Top of Selected text
This fits in a Mad Millie water seal fermenting jug, adjust quantities to suit the container. If you don’t have a fermenting jar what you have will need to be burped daily.

  • 2500ml fresh lime juice
  • 75g salt

Method

  1. Pour lime juice into a clean fermentation jar (water-seal jar recommended).
  2. Stir in salt until completely dissolved.
  3. Cover loosely or seal with a water-seal lid if using one.
  4. Leave at room temperature, out of direct sun.
  5. Fermentation will be visible after 3–5 days: slight cloudiness, a few bubbles, a tangy smell.
  6. Taste after 2 weeks. The longer it sits, the more complex and funky the flavour becomes. At 2 weeks it’s mildly tangy; at 4 weeks it’s deeply savoury with fermented funk.
  7. When you’re happy with the flavour, seal it or transfer to storage bottles. Will keep indefinitely at room temperature in a sealed jar.

Serving suggestions

Use it as you would a fermented condiment—a splash in soups and stews for depth, in dressings and marinades, in sauces where you’d normally use lemon juice but want something with more character. It’s particularly good with Asian dishes, seafood, and anywhere you want fermented tang without fresh citrus. A little goes a long way.

Notes

All three preserve your lime glut in completely different ways. The cordial is straightforward and useful; the Skeeter pee is a fermented drink and genuinely interesting; the salt-fermented is a pantry workhorse. Start with the cordial if you want something guaranteed to work. The fermented versions need only patience and basic hygiene—they’re safe as long as you keep them clean and covered.
Bottom of Selected text
Top of Data to process
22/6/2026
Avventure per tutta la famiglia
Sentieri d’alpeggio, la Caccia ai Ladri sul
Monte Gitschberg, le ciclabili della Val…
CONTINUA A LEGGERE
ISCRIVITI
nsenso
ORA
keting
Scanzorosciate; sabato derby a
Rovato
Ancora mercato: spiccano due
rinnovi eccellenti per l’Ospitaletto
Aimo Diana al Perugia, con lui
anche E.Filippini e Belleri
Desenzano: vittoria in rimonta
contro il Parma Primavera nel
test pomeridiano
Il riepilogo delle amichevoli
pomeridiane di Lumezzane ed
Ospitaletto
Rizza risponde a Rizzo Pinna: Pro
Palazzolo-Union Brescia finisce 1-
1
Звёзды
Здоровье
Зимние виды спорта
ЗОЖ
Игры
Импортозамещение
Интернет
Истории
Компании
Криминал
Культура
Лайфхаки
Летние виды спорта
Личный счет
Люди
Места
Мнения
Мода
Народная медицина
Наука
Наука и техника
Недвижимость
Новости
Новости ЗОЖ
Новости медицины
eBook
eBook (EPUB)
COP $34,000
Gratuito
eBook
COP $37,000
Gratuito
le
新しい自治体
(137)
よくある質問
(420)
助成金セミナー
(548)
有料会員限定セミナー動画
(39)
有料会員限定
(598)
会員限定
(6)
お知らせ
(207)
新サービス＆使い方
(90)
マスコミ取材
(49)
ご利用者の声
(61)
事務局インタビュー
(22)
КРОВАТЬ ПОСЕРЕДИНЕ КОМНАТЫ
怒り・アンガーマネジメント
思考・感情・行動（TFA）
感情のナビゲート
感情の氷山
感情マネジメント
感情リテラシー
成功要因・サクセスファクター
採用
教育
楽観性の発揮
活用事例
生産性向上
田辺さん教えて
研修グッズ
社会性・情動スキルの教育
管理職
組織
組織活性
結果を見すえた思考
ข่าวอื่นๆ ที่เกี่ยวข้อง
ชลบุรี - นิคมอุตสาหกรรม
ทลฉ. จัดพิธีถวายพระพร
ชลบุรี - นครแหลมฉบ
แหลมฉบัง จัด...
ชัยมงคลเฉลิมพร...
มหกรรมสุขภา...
Bottom of Data to process
*Assignment 1*
Write out the lime juice recipe word for word, everything from "This fits in" down to "be burped daily.".
*Assignment 2*
Count the lines of the entries that contain the string "Ospitaletto", with case counting, and reply with the number alone.
The lime juice recipe and the entries have separate origins.

*Written response 1*
This fits in a Mad Millie water seal fermenting jug, adjust quantities to suit the container. If you don’t have a fermenting jar what you have will need to be burped daily.

*Written response 2*
2